The early antigen (EA) antibody appears during active replication phase and generally falls to low levels after 3 to 6 months. Most healthy adults have very low levels of early antigen; higher levels however can be a sensitive marker of active infection in chronic disease. There is consensus that a titer of 1:640 is indicative of active disease, and that a titer of <1: 80 suggests there is a far smaller chance of an active infection. Results vary by laboratory and much more testing needs to be done to establish cutoff values, but the early antigen IgG antibody test remains our best clue for active infection. Again, IgM elevations are typically found only in a primary infection, not a reactivated infection, so the IgM test is usually not very meaningful for chronic infections.
Epstein-Barr Nuclear Antigen Antibodies (EBNA).
Antibody to EBNA is not seen in the acute phase, but slowly appears 2 to 4 months after onset, and persists for life. Most physicians use of this test is to determine if an EBV infection is the initial infection or a secondary/ reactivated infection. A low EBNA in the presence of a high VCA titer suggests an immune deficiency. For reactivated infections, only the absolute level of the IgG titer usually significant.
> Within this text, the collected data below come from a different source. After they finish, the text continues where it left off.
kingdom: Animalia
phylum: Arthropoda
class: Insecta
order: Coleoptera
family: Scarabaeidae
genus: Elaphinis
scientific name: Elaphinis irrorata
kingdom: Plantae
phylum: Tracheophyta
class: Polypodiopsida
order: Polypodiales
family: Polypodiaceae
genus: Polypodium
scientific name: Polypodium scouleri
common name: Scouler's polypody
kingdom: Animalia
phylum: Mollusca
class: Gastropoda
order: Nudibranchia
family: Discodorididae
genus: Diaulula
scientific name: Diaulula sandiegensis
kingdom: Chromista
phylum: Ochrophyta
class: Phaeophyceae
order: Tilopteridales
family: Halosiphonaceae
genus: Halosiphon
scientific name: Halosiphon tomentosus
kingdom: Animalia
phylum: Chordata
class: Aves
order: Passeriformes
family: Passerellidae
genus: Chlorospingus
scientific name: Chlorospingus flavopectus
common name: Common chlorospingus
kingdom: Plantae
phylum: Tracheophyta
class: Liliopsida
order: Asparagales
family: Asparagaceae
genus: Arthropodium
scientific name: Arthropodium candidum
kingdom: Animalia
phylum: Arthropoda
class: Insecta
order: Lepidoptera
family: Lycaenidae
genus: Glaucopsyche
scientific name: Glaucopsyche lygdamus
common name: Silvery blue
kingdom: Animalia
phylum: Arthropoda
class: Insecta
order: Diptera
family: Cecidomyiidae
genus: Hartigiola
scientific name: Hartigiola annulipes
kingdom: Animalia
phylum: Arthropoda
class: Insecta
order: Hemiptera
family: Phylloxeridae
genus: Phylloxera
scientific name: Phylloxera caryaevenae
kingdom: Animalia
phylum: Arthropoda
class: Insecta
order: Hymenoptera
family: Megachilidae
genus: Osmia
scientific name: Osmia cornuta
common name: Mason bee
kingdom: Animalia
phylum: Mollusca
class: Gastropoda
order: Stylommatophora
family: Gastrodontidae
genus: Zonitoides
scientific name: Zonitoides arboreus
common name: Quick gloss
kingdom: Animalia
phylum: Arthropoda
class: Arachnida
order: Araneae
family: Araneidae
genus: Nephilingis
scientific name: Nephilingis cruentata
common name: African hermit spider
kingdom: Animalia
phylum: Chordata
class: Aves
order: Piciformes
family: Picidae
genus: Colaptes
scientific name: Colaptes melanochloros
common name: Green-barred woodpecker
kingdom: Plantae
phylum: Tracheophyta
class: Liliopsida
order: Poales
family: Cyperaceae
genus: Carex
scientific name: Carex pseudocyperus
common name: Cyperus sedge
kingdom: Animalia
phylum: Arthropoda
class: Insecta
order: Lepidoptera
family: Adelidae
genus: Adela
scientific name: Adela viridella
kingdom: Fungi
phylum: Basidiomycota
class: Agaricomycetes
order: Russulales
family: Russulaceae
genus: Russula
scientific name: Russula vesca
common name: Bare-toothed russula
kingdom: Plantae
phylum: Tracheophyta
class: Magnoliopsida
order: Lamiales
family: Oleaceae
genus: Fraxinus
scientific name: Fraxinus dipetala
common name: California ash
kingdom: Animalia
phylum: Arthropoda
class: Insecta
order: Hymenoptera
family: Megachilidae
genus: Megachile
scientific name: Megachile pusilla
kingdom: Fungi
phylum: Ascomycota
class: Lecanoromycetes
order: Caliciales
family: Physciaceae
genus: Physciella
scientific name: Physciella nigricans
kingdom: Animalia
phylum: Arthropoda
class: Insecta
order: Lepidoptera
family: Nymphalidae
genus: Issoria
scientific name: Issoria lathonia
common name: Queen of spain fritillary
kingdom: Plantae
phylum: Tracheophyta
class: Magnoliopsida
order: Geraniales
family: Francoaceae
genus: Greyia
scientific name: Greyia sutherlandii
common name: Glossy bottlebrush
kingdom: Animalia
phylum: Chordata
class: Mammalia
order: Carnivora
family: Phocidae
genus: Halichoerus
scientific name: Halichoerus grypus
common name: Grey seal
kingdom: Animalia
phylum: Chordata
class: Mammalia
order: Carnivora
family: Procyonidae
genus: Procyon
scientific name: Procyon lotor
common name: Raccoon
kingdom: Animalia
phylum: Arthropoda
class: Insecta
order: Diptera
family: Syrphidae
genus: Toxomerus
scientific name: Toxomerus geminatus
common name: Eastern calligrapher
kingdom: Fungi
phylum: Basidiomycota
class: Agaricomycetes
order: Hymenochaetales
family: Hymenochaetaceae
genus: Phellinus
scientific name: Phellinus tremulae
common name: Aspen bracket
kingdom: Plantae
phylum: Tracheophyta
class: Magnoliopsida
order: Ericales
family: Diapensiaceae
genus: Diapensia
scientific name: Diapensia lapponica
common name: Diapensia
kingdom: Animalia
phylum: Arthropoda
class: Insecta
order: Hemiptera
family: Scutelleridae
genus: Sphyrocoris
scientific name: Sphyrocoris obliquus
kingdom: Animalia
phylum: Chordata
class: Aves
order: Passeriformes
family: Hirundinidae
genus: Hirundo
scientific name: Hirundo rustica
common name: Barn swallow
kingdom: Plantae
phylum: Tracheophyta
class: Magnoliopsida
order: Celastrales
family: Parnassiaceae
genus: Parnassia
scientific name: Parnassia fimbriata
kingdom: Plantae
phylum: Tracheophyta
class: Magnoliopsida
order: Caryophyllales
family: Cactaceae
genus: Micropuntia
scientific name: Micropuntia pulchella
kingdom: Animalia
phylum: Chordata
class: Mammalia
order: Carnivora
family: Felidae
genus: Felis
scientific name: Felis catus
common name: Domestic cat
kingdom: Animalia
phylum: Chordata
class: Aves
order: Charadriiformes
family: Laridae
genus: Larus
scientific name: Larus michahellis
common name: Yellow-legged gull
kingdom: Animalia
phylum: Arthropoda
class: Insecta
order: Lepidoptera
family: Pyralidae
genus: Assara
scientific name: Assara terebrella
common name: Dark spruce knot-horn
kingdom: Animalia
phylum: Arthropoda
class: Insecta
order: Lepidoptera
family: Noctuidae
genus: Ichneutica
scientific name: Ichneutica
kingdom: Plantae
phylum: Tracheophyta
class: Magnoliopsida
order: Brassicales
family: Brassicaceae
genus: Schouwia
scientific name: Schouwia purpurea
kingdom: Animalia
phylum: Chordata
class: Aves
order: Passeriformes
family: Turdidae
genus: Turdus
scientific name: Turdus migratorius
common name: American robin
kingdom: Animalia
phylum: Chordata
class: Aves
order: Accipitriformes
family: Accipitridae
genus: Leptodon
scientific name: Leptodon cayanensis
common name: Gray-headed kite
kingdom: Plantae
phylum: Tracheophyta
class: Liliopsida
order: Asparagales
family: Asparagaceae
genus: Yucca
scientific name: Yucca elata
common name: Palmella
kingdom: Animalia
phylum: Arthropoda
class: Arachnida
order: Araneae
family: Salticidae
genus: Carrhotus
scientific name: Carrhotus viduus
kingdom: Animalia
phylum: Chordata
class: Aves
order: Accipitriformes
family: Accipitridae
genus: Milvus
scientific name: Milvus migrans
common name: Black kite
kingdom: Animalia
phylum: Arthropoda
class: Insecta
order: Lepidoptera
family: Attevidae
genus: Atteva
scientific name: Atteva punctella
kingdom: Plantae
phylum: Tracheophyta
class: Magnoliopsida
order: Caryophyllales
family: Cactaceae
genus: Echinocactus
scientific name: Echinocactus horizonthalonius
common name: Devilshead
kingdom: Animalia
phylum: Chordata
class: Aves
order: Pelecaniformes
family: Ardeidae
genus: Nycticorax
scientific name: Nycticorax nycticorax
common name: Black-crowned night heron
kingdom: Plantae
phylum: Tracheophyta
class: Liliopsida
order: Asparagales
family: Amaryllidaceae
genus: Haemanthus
Interpreting Results from Commercial Laboratories
There are several commercial laboratories that will test for HHV-6 and EBV. However, not all labs use the same metric. For example, Focus Diagnostics and Specialty Laboratories use an IFA method with results reported as titers (1:80, 1:160 etc). Other labs such as Mayo Clinic, Quest and Labcorp use the ELISA method and report with an index. There is no standard data publicly available that would allow patients to compare IFA and ELISA scores. The Stanford group currently conducting a trial of Valcyte for these viruses uses Focus Diagnostics as their reference laboratory because they are familiar with their scale and can interpret the results.
The best way to interpret the results from your laboratory is to ask your doctor to find out median and range values at the laboratory for controls or blood donors. If your result is in the top quartile you are more likely to have an infection, but there is not way to know for certain. Patients who are immunosuppressed and have a low IgG may show up with low antibody levels in spite of active disease. If the IgG is low normal or below normal, then the HHV-6 and EBV antibody test results may also be suppressed. Similarly, some patients with very high IgG may have high EBV and HHV-6 antibody levels that do not indicate active disease. These considerations need to be evaluated by a knowledgeable physician.